--- Source material ---

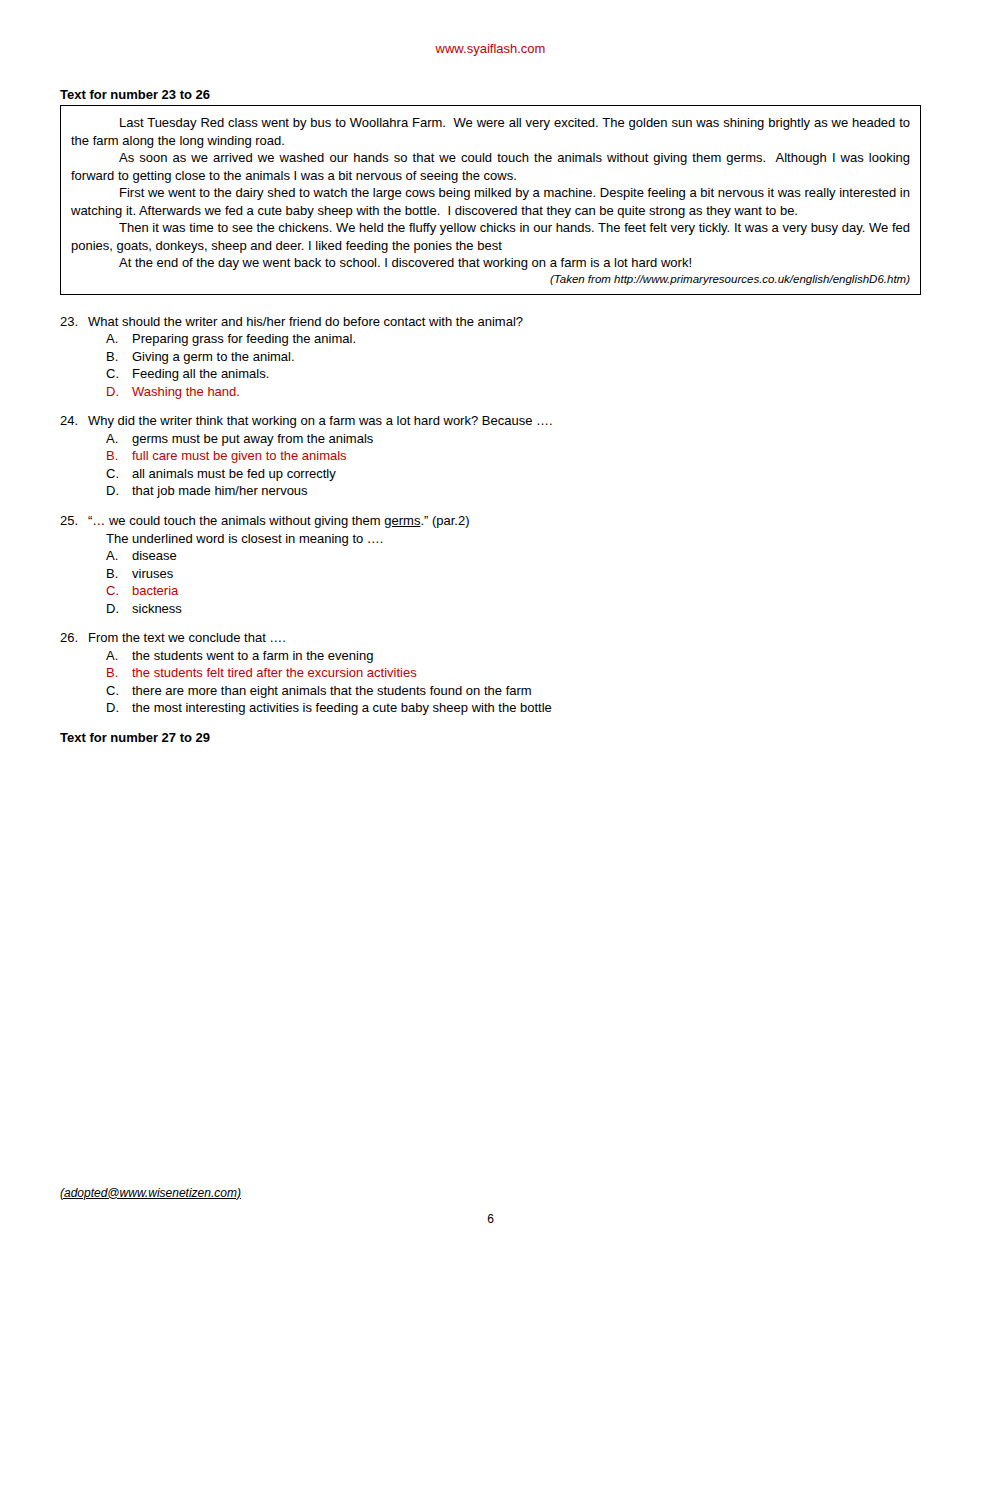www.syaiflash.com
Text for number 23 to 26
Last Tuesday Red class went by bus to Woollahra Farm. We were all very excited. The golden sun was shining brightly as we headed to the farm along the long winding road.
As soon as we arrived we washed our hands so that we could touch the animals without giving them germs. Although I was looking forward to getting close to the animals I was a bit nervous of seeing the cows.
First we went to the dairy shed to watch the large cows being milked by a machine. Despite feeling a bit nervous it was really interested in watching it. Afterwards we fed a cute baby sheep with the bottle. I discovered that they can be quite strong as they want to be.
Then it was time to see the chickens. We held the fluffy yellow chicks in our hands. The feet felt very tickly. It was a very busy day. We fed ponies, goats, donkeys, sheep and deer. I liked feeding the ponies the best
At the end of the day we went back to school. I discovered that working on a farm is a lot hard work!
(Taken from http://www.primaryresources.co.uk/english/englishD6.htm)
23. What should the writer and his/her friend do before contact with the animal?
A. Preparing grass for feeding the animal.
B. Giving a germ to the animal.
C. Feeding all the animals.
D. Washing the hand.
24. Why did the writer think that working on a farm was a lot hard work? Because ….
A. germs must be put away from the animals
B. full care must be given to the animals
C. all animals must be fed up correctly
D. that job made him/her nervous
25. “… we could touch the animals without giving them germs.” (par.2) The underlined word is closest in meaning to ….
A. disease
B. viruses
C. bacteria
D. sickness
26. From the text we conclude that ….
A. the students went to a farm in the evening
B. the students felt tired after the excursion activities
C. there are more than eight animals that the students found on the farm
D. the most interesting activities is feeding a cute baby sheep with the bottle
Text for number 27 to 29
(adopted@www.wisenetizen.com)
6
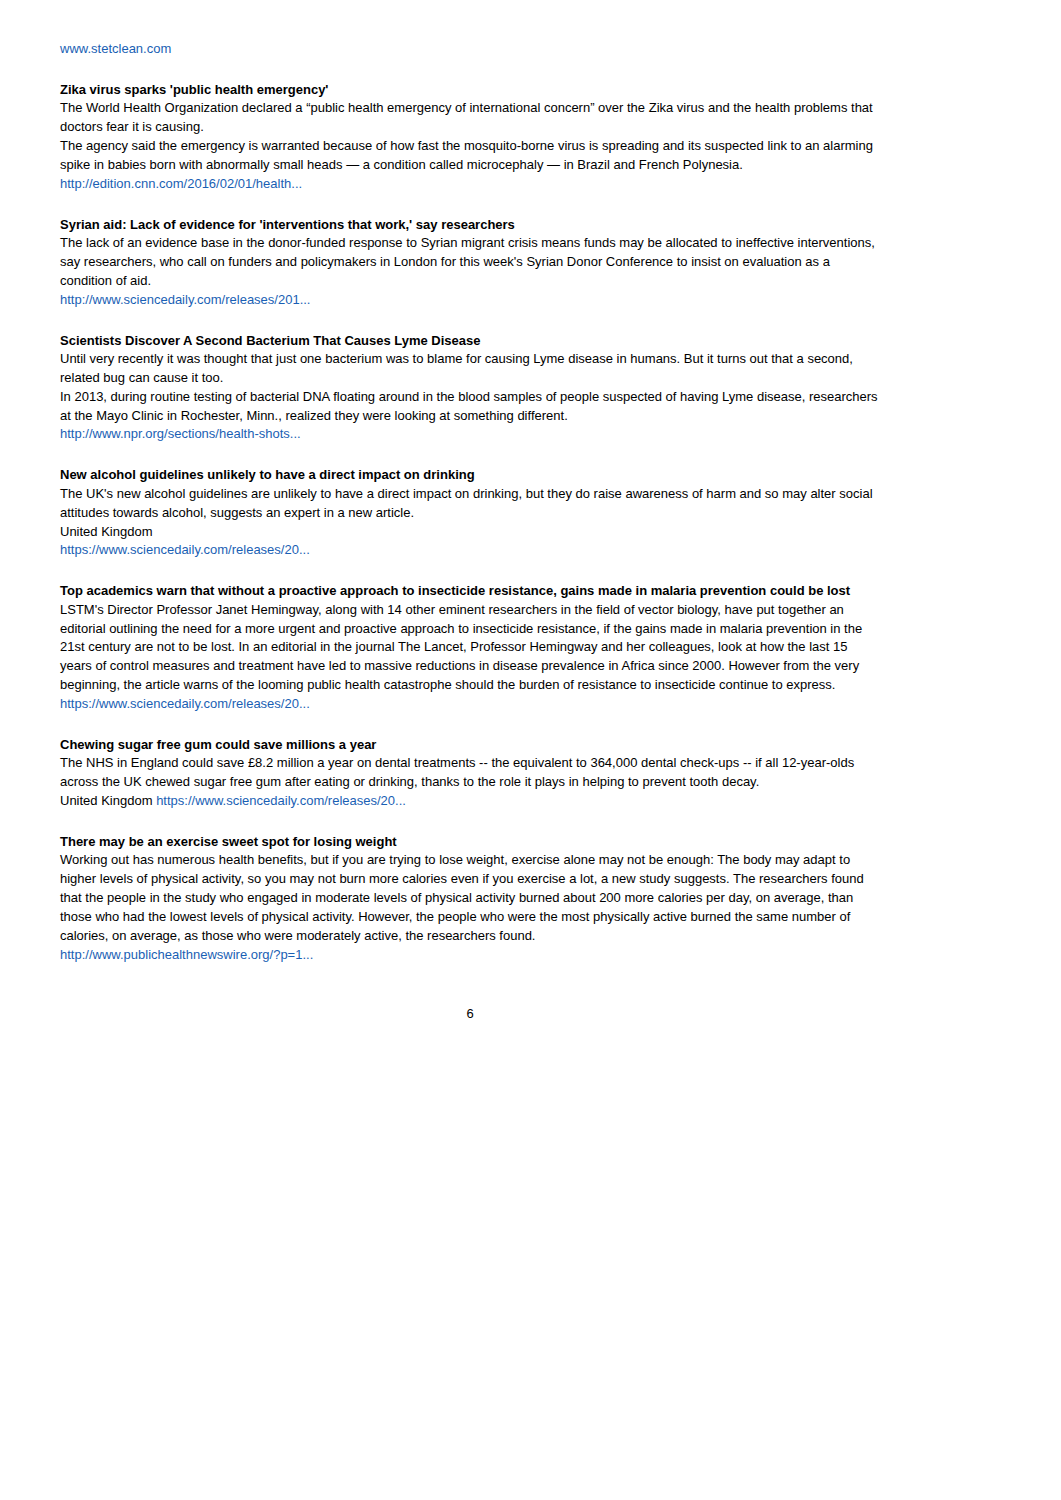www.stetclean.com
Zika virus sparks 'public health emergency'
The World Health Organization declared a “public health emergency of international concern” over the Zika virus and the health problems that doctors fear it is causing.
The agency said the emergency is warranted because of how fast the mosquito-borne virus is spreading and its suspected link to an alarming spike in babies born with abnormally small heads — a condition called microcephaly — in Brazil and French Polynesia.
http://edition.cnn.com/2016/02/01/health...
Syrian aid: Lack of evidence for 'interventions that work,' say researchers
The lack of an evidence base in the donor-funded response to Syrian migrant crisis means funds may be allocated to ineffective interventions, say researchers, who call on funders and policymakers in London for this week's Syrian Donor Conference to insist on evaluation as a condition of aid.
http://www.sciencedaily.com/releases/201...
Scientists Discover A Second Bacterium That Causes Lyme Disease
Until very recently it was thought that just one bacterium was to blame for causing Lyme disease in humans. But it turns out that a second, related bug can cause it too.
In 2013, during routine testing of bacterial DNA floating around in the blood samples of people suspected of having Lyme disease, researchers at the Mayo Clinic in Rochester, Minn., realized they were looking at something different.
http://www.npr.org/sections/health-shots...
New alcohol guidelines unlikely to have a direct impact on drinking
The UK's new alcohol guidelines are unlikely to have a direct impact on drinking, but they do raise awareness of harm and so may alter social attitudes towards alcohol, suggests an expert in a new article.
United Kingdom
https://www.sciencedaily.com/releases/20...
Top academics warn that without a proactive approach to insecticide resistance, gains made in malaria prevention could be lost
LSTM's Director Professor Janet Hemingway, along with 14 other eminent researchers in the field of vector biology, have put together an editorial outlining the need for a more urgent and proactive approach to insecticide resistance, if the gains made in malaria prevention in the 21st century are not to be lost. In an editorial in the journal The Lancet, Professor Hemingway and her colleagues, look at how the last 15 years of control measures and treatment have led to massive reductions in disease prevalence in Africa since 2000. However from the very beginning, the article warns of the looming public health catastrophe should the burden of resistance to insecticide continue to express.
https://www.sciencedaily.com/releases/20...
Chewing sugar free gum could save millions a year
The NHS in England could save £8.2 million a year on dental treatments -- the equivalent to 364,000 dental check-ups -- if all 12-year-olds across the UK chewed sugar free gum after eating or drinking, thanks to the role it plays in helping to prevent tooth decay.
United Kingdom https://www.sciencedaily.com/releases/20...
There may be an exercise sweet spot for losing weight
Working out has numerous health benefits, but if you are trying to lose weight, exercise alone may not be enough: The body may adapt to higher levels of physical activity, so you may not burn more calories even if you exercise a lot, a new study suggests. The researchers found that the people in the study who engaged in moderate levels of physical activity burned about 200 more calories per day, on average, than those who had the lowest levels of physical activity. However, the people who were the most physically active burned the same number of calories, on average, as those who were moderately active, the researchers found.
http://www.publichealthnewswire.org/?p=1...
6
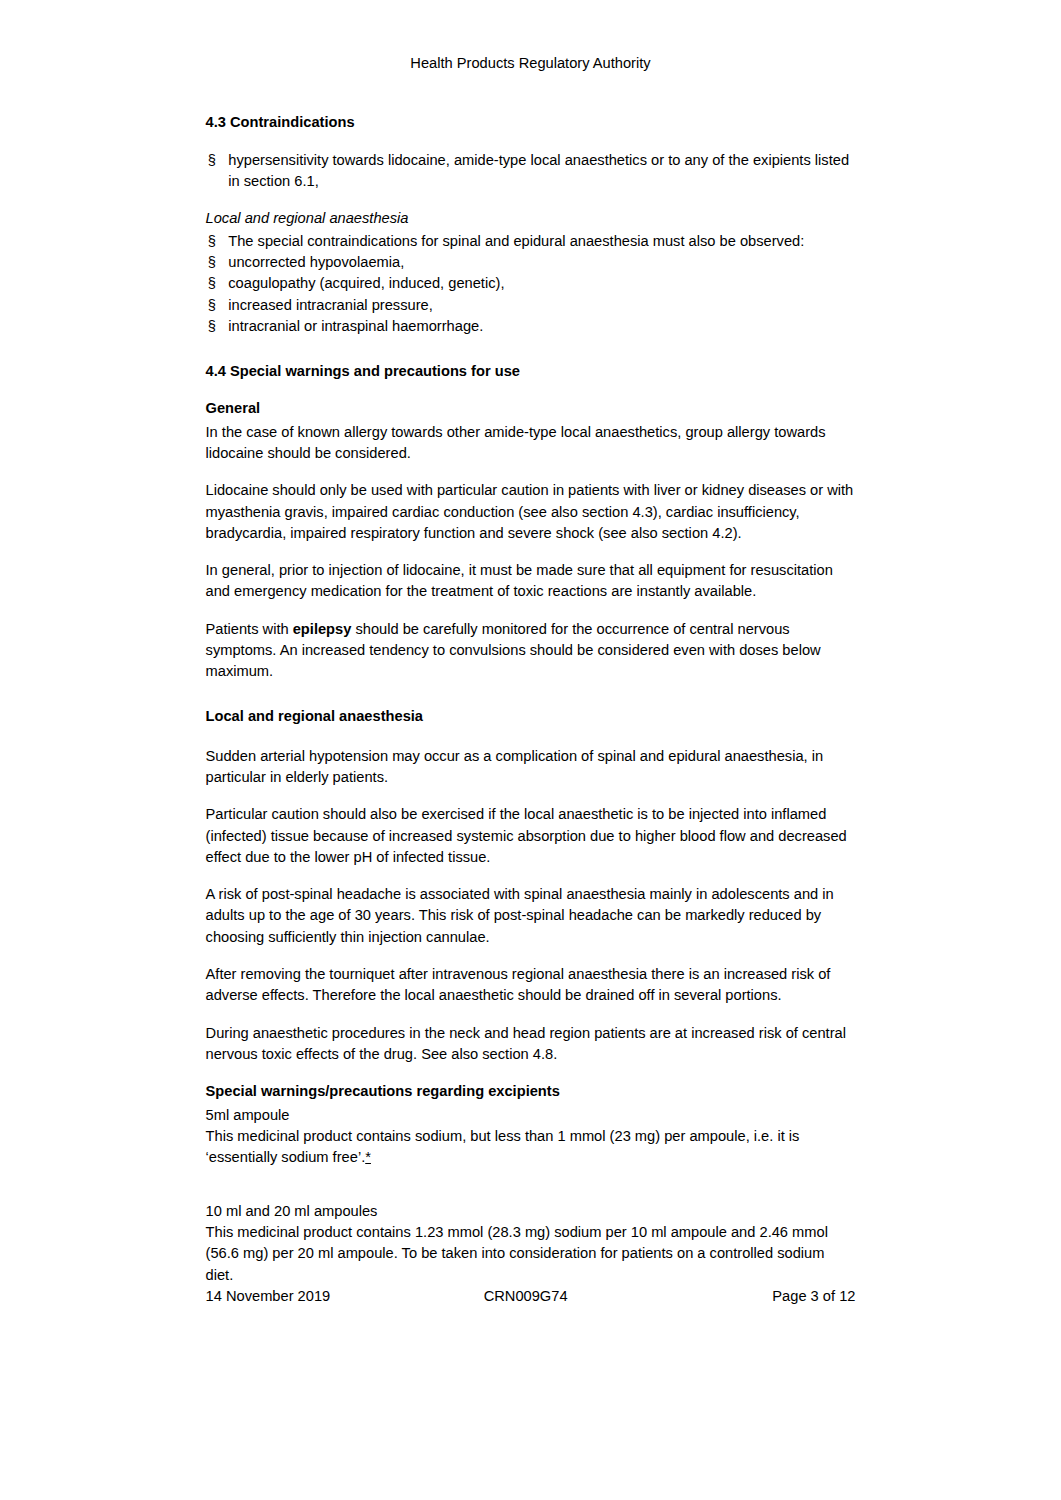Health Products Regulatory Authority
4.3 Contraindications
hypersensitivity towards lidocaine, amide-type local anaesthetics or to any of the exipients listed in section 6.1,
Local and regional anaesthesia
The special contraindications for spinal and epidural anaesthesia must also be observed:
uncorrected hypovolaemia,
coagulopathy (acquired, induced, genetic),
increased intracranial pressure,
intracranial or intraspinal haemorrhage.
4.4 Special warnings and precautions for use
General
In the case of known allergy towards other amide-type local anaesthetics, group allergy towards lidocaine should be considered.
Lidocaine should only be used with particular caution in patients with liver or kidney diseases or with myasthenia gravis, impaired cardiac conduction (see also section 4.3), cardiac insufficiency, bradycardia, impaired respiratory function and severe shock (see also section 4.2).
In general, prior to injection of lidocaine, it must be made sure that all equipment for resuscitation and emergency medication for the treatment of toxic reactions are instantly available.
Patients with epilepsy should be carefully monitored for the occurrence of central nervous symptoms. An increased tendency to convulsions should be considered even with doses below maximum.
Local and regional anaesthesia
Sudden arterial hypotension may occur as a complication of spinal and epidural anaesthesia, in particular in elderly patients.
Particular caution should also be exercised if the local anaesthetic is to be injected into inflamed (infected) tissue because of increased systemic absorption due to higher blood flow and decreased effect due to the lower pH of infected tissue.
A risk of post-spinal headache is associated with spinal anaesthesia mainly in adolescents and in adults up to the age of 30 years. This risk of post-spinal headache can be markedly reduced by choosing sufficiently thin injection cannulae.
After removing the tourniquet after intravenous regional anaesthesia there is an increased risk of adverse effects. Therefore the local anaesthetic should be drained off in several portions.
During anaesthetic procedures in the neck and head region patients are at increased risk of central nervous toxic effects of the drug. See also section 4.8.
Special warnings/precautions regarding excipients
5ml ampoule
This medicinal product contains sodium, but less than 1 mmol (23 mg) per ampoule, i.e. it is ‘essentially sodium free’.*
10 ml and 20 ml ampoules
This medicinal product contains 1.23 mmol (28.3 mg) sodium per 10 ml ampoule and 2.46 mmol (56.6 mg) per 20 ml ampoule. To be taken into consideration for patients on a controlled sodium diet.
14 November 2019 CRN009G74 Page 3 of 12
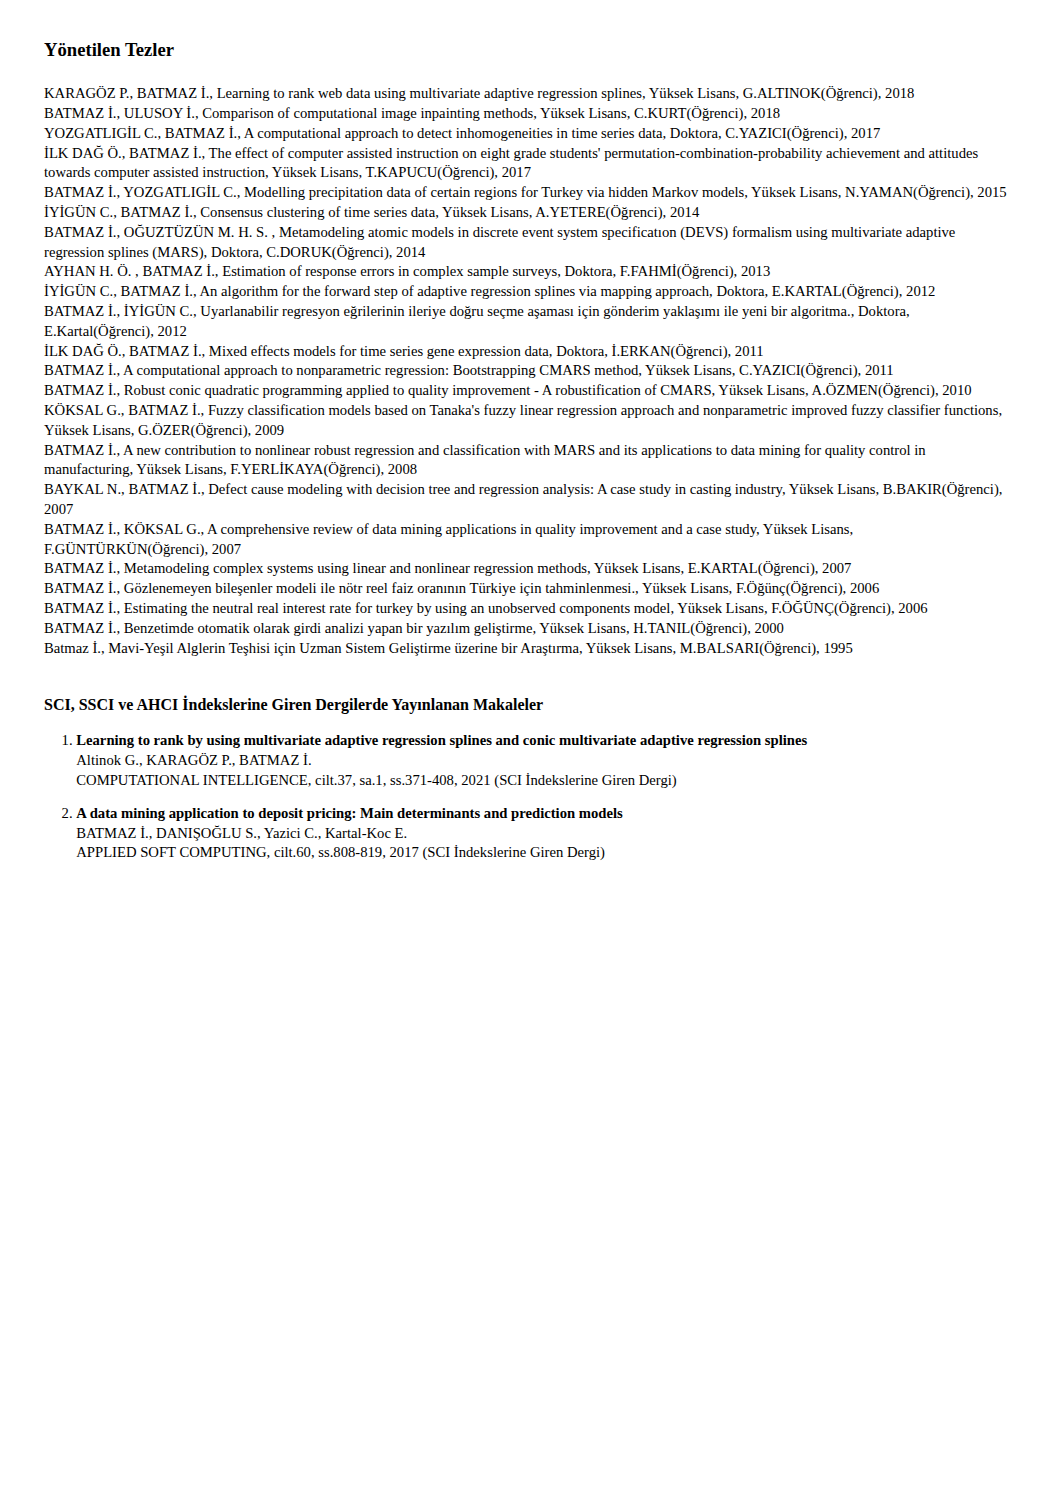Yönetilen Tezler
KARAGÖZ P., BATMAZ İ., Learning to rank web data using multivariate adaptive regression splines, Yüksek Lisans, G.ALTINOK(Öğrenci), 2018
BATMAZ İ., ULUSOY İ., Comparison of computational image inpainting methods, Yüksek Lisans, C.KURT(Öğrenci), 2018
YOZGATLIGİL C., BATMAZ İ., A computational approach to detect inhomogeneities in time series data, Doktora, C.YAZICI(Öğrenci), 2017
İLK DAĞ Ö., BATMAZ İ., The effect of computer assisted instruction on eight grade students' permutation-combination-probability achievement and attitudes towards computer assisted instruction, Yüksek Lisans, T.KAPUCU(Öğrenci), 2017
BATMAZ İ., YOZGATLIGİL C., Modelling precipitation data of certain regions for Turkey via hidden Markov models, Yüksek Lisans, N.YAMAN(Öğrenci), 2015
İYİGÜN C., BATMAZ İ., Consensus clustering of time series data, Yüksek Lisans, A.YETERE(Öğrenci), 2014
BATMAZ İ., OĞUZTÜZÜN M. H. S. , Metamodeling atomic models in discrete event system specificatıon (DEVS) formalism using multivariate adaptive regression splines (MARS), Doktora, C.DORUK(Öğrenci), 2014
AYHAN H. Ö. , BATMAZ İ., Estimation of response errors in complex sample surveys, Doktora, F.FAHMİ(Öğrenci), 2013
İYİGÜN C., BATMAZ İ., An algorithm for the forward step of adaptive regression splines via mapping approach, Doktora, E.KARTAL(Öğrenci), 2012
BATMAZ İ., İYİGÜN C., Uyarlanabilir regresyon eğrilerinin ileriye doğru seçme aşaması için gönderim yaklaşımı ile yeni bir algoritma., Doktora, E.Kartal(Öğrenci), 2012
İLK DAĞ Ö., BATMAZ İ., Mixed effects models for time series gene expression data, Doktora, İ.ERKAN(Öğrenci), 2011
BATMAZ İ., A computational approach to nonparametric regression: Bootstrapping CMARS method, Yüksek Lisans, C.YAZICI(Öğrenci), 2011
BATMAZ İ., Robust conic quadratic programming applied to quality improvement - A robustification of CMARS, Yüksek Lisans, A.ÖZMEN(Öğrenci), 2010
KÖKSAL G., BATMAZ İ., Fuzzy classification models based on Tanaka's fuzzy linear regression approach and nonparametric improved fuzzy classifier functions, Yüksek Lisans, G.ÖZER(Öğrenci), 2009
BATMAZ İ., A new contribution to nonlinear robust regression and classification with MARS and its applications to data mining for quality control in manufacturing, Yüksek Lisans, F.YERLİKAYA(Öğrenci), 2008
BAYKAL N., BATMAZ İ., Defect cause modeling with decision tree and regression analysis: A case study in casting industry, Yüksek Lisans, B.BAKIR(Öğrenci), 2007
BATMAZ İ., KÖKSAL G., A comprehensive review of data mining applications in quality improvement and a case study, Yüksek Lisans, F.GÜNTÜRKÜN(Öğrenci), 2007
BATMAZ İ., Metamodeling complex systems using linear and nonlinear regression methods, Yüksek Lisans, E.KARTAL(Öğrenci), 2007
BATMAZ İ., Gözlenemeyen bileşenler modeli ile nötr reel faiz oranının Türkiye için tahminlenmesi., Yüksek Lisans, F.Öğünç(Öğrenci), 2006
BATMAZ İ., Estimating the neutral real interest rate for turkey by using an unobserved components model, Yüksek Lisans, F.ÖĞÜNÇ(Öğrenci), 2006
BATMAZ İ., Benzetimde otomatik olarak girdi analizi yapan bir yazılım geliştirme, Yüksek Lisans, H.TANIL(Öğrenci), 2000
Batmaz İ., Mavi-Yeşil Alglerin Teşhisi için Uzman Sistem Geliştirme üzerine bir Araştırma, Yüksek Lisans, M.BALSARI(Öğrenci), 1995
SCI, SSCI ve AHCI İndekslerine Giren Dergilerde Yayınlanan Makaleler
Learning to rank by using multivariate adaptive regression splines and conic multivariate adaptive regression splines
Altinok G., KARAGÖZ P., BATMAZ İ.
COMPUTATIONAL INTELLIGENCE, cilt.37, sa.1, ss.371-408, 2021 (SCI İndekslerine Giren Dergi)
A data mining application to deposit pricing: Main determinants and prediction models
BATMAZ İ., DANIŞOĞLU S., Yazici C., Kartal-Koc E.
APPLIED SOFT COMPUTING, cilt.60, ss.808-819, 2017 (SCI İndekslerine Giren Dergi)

---

**Your assignment:** Whatever else the listing above holds, retype exactly only the lines from the one containing "İLK DAĞ Ö., BATMAZ İ., The" to the one containing "İYİGÜN C., BATMAZ İ., Consensus", both ends kept.

**Response below:**
İLK DAĞ Ö., BATMAZ İ., The effect of computer assisted instruction on eight grade students' permutation-combination-probability achievement and attitudes towards computer assisted instruction, Yüksek Lisans, T.KAPUCU(Öğrenci), 2017
BATMAZ İ., YOZGATLIGİL C., Modelling precipitation data of certain regions for Turkey via hidden Markov models, Yüksek Lisans, N.YAMAN(Öğrenci), 2015
İYİGÜN C., BATMAZ İ., Consensus clustering of time series data, Yüksek Lisans, A.YETERE(Öğrenci), 2014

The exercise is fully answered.